Body of the Pentax K1 seems to be about same size as K5, despite the larger full frame sensor and the need to accomodate a larger mirror box. The feel in the hand of the K1 is similar to my Pentax K5 DSLR. As expected on a top line DSLR there are a number of controls with adjusting dials, wheels and buttons.
The rear control layout on the K1 seems better than the K5. For example, the new position of the AF button is further away from the other rear panel controls, and closer to the natural position of my thumb. This makes it easier to use than on the K5, without accidentally hitting the Live View button.
There is less room for buttons on the rear of the Pentax K1 due to the larger monitor screen. Advanced photographers generally prefer physical controls they can use while still composing photos. The first impression is the controls I use most are on the rear panel and easily operated by my right hand thumb. My pet hate on the Pentax K5 is hitting the Live View button accidentally. On the K1 it is on the left top of the rear panel, well away from any accidental operation. It is still convenient to use when the camera is on a tripod, which is when Live View is an advantage
The next difference is the change in the diopter adjustment for the optical viewfinder. On the K1 there is now a wheel adjuster instead of the slider adjustment on the K5, that sometimes seems to move by itself, or maybe it move while handling the camera.
The Pentax K1 uses the same battery as the K5 so it is possible to swap batteries between the two cameras. Unlike my Pentax K10D that requires a different charger and battery. I used the battery from the K5 to get started while the new battery was charging.
The first time the camera is turned on there are a number of basic settings that need attention before taking any photographs.
Changing the date format is slightly unusual. In Australia we use the English format of dd/mm/yyyy rather than the the default value U.S format. Instead of presenting a number of complete date format options the Pentax engineers went their own way, typically Pentax. Changing one individual item changes whole date format, ie change month to day and the day field changes to month automatically.
Setting the time zone means selecting a city. The range seems limited, but choose the one representative of the desired time zone. It does require scrolling through every city until the appropriate city is selected, a slightly cumbersome process.
It was a grey overcast afternoon when I headed into the garden looking for a subject for the first photograph with the Pentax K1. Because of the cloudy conditions I checked the White Balance in Adobe Lightroom and found fewer options than normal. This is an indication it was a jpeg file, not my normal DNG file format. The menu system in the K1 is similar to the K5 so I was easily able to set the capture mode to raw DNG and Adobe RGB, as I use Adobe applications for processing.

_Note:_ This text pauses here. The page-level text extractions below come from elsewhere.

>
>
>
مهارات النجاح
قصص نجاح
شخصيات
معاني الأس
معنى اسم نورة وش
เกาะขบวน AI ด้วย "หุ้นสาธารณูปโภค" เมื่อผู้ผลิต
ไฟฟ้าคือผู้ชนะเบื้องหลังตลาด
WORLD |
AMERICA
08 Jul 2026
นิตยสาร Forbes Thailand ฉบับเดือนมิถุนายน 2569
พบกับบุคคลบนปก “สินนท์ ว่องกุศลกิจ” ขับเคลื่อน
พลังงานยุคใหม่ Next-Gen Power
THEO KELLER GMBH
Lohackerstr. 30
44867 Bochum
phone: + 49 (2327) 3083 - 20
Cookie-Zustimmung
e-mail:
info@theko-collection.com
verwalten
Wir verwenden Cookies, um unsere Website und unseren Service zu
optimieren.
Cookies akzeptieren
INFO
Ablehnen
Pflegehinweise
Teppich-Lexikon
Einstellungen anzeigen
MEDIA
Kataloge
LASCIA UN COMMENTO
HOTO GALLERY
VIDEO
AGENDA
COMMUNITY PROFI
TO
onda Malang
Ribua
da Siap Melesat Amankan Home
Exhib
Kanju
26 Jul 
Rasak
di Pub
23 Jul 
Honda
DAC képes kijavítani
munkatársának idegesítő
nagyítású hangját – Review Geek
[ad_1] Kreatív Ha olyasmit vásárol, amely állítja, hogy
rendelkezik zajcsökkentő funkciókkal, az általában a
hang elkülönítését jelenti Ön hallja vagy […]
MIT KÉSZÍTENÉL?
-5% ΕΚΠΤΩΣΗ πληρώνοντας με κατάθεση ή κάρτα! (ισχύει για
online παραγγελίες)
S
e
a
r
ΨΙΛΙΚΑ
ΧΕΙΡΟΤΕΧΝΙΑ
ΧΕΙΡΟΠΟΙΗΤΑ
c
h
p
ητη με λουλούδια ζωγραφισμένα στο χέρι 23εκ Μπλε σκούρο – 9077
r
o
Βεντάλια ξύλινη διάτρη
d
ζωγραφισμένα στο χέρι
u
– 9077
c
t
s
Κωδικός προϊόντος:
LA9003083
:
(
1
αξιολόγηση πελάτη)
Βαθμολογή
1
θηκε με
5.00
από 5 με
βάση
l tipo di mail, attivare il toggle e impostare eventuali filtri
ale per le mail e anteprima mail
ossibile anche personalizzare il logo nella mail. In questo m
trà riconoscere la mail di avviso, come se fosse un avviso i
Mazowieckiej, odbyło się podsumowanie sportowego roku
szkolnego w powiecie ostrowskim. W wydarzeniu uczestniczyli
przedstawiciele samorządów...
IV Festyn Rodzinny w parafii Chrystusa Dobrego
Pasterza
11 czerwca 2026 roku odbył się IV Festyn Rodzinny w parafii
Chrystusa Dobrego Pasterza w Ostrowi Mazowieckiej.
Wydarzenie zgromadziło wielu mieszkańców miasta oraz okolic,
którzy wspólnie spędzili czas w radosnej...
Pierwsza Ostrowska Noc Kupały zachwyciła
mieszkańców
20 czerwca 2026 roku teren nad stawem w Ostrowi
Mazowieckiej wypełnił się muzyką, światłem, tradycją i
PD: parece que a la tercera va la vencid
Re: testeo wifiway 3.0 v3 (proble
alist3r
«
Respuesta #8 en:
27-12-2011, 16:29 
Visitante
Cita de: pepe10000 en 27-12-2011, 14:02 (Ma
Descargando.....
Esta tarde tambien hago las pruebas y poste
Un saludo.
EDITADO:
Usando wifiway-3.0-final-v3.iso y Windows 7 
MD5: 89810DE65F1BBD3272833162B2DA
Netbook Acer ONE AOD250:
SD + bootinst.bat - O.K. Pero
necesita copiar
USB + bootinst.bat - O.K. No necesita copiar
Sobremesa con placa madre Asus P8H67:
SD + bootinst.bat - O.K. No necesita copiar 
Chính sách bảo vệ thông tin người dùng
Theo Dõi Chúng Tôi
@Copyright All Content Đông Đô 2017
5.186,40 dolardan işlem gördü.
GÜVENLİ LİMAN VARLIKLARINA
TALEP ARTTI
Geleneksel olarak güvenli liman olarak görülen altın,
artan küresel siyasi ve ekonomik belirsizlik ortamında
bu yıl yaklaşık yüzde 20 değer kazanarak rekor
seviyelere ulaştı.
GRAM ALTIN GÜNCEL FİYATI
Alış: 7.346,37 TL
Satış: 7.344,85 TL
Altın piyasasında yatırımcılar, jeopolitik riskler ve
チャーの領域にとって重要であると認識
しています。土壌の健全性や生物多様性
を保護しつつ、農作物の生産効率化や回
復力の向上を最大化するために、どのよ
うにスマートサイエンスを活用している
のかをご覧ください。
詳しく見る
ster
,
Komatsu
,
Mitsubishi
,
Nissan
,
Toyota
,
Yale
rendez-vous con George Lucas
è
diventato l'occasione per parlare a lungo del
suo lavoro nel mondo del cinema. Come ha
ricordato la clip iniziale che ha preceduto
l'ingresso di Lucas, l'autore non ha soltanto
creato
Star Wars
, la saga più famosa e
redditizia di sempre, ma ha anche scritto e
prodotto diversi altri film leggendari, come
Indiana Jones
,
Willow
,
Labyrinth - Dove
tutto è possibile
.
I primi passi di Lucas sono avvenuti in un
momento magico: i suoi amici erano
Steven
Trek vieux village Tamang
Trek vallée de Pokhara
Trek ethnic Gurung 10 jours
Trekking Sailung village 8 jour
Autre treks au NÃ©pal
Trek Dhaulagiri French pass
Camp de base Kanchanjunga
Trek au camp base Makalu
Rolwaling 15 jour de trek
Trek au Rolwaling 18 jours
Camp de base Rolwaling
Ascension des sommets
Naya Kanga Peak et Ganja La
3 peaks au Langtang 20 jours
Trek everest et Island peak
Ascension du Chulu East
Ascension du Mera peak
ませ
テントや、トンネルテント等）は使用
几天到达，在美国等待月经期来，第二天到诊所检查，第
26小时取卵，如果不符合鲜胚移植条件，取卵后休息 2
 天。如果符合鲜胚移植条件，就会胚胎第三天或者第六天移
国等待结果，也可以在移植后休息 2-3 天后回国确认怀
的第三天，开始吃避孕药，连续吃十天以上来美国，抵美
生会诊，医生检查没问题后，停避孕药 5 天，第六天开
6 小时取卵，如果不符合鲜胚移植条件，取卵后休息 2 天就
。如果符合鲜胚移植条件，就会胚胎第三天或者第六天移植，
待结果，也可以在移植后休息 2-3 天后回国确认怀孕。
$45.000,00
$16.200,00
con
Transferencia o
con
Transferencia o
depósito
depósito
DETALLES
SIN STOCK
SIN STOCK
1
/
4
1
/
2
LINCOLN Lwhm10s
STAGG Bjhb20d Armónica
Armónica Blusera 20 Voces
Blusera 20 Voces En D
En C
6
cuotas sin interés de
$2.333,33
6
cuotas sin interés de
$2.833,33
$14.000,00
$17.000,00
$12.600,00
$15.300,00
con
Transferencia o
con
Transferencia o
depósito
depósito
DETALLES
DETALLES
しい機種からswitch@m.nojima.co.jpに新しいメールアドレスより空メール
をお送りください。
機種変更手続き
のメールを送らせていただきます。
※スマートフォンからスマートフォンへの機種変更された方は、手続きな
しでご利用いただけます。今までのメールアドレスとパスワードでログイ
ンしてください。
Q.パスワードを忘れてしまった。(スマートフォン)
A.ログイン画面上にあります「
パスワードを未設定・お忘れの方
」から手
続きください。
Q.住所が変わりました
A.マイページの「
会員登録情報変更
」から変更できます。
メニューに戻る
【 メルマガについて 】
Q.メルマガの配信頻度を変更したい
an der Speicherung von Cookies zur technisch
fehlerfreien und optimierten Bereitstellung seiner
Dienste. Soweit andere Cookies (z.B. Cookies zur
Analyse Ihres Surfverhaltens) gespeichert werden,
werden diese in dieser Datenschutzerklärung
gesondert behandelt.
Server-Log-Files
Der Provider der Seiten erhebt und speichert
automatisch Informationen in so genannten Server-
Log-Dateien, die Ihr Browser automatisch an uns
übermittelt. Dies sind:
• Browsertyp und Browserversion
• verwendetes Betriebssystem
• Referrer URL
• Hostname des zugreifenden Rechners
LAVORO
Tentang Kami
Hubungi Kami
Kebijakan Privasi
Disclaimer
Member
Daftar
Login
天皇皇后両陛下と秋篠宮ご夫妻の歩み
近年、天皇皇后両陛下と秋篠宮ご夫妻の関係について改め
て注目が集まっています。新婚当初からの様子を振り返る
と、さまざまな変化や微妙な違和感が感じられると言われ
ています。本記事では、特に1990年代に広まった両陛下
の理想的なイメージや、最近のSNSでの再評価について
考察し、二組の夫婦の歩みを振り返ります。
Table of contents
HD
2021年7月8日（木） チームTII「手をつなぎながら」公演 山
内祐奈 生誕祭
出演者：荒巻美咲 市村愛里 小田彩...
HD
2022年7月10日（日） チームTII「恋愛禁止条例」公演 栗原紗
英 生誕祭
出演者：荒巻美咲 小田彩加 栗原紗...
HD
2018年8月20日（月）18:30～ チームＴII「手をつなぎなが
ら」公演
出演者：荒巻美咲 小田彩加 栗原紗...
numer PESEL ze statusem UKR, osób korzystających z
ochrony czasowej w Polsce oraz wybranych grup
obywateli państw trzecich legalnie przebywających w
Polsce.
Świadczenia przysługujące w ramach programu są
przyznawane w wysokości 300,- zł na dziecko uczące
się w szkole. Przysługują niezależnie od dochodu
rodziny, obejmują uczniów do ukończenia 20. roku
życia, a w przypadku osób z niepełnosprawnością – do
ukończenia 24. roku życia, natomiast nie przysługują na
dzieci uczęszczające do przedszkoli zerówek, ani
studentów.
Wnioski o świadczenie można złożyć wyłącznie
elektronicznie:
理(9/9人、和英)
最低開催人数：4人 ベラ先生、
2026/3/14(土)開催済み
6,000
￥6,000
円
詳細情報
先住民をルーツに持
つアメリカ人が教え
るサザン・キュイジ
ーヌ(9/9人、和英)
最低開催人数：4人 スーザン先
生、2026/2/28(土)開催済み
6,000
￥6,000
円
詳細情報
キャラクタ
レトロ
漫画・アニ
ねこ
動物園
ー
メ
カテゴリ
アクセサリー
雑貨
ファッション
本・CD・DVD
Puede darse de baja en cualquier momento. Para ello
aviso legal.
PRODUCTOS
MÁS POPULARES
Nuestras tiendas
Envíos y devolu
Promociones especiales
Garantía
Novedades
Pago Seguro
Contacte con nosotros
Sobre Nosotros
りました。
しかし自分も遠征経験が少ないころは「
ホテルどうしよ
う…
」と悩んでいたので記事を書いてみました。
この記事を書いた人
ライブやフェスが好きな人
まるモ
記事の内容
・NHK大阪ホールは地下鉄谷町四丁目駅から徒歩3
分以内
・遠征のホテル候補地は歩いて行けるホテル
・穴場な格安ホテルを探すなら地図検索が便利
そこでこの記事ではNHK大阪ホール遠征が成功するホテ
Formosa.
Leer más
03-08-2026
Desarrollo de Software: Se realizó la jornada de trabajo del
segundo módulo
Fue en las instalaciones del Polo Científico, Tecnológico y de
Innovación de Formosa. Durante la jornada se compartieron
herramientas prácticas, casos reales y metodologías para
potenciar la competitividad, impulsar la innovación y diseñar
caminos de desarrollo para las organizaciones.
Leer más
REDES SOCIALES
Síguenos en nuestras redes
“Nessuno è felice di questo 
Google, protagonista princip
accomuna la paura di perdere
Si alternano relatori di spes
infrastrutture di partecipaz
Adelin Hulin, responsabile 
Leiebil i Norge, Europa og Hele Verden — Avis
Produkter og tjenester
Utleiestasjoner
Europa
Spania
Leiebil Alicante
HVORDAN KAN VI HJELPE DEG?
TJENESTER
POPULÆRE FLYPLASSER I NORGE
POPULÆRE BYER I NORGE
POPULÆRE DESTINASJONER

After starting with a full frame lens I tried a lens designed for APS-C cameras. The first thing I noticed was the viewfinder display changed. In crop mode there is a large rectangle showing the area captured in crop mode. Looking outside the crop rectangle and there were dark areas around the edges of the full frame image. This is easily cropped out in Lightroom. Do you get more useable image area this way? Is it the same for every APS -C lens? Just another aspect of the Pentax K1 for investigation.
Finally I dowloaded the latest firmware from Pentax for the K1 and performed the update. This is normal for modern electronic devices. With some of the basics sorted the K1 is ready for the next step of exploring the metering and focus systems.